At what would normally be the end of the first academic quarter for most K-12 schools, millions of students still have not set foot in a classroom.

Many haven’t done so since March.

Evidence continues to mount that COVID-19 affects children the least, and ad hoc school district e-learning platforms, hastily assembled in the spring, are driving families away from assigned schools.

Some of the largest school districts in the U.S. are still offering only online instruction, despite reports of losing contact with thousands of students from Philadelphia to Houston to Los Angeles, when districts went online earlier this year. According to reports, districts still have not been able to reach those students.

School officials have the unenviable task of balancing health and safety concerns with student learning; those leaders should be considering the research on the spread of COVID-19 and the needs of local families and children in making reopening decisions. Yet some district leaders are doing neither.

Parents have led protests in favor of reopening schools across the country, from San Diego to Baltimore and places in between.

Furthermore, at this point in the pandemic, research demonstrates that schools have not become so-called super-spreader sites – not even close.

The latest figures from Brown University researchers found a confirmed case rate among students of 0.14% in a database of nearly 1,300 schools. As explained in The Wall Street Journal this week, Centers for Disease Control and Prevention numbers show hundreds more fatal cases of the flu among school-aged children than COVID-19.

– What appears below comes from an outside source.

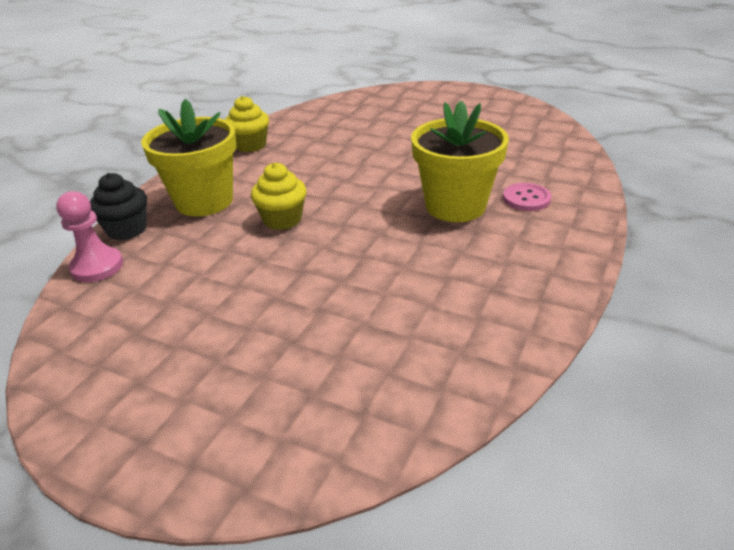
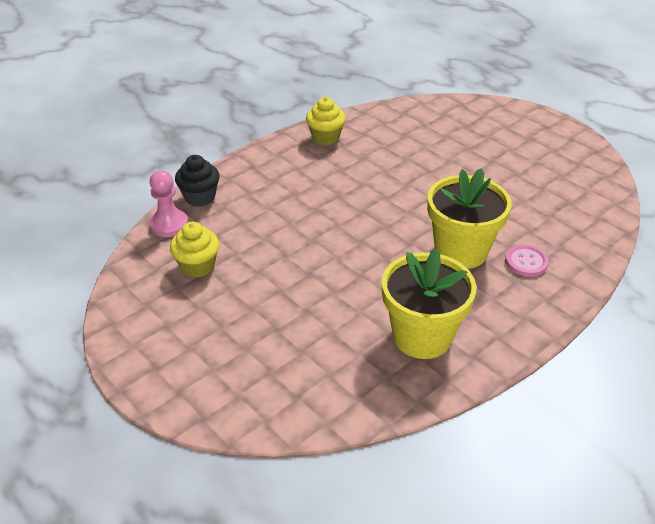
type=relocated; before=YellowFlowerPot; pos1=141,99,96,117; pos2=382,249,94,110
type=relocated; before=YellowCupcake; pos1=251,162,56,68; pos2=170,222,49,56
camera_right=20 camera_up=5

Two studies profiled on NPR recently found “no consistent relationship between in-person schooling and the spread of coronavirus.”

Yet are these low numbers the result of keeping schools closed? Findings from international studies and the available evidence from K-12 private schools in the U.S. that are open to in-person learning suggest that’s not the case.

The Brown research includes data from private schools. In fact, the case rate for private schools operating in person is still only 0.15% – admittedly 0.15% – admittedly with a smaller sample size, but still an encouraging number. The case rates for staff in those schools stands at 0.4%.

Teachers unions in some areas are ignoring those facts.

In Fairfax County, Virginia, where officials are already charging families for the use of school buildings for in-person day care, the union is demanding that public schools stay closed to in-person learning until August 2021.

That announcement followed news from school officials of a phased-in reopening in the coming weeks, a plan that includes basic protocols about maintaining spacing between students and asking parents to keep a student home if he or she shows symptoms.

Despite statements by federal officials last summer about tying federal spending for schools to reopening plans, Washington will not have to withhold spending for schools to feel the effects of frustrated parents.

At the start of the school year, schools in Washington, D.C., were reporting a drop in enrollment of 13%. Houston is reporting 7% fewer students; Orlando, Florida, a decline of 5%; and in Nashville, Tennessee, enrollment is down nearly 5%.

Meanwhile, private school closures have slowed, and since the middle of the summer, homeschooling numbers have soared.

In Connecticut, homeschool advocates are reporting higher figures than ever before, and interest in homeschooling has “exploded,” according to Minnesota Public Radio. The Texas Homeschool Coalition reports a 400% increase in students compared with last year.

Similar news can be found around the country. Learning pods, where parents bring together small groups of children during the school day to learn, continue to spread, and with each passing day, pods become less of a fad and more of a permanent solution.

Local school leaders’ evaluations of the health evidence remain a mystery, and many officials have not met parent and student needs during the pandemic. Now, families are leaving, reminding everyone that we should make students the priority of policy solutions, not the system.

Federal and state policymakers have used the bully pulpit to implore schools to reopen, but the most effective persuasion will be the kind that assigned district schools like the least – namely, fewer students.